### Work to be completed:
Filter the entries below, keeping every line that has the word "KiCad".

==================================================

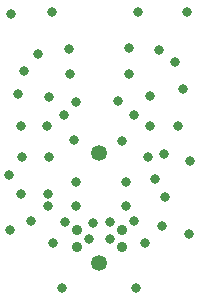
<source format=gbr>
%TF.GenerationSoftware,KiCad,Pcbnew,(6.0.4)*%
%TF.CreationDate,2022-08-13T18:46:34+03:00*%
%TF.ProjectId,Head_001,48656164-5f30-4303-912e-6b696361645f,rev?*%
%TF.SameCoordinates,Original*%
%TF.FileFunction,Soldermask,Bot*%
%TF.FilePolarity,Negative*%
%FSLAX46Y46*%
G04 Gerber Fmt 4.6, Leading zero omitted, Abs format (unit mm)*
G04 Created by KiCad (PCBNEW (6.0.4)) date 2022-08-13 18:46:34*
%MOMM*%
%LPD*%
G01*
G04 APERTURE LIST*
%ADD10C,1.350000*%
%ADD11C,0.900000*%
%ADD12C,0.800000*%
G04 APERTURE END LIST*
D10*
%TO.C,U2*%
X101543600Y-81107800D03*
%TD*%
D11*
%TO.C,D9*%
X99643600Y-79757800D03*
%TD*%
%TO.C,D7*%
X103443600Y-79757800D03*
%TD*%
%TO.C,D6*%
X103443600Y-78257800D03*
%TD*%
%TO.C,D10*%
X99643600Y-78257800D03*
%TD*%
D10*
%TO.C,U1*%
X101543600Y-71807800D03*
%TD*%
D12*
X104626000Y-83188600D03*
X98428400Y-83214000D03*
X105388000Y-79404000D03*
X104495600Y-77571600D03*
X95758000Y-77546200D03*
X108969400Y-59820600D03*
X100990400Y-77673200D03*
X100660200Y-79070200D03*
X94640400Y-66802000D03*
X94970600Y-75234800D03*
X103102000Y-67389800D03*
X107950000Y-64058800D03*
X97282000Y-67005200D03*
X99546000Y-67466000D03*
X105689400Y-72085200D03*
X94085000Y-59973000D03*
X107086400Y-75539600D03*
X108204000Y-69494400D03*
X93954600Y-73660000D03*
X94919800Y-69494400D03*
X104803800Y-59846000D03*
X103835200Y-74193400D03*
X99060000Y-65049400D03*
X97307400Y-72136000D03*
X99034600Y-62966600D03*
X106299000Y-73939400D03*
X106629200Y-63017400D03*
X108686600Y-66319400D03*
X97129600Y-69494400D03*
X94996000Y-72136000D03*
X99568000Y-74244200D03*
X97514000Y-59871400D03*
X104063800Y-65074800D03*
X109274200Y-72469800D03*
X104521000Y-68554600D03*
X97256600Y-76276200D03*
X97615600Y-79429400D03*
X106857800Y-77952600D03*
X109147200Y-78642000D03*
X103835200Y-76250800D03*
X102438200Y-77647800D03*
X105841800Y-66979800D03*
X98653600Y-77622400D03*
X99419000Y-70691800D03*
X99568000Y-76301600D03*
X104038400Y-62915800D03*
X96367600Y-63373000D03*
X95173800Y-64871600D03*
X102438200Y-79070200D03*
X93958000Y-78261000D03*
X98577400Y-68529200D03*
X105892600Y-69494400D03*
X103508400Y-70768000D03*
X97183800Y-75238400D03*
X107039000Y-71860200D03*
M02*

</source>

==================================================

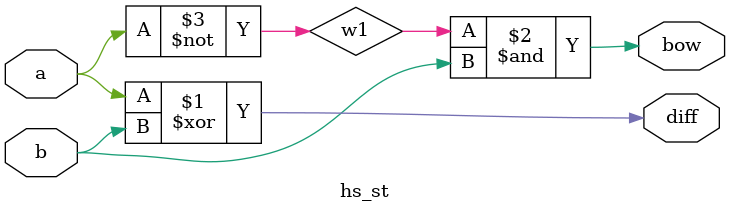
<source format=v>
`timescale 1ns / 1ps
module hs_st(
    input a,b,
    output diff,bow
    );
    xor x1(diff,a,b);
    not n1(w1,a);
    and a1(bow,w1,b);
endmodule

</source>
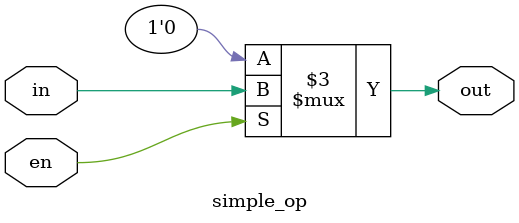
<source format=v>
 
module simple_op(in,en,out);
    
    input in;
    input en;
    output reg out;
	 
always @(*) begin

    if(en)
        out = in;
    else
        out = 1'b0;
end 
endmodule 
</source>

==================================================

### Solved problem:
%TF.GenerationSoftware,KiCad,Pcbnew,(6.0.4)*%
G04 Created by KiCad (PCBNEW (6.0.4)) date 2022-08-13 18:46:34*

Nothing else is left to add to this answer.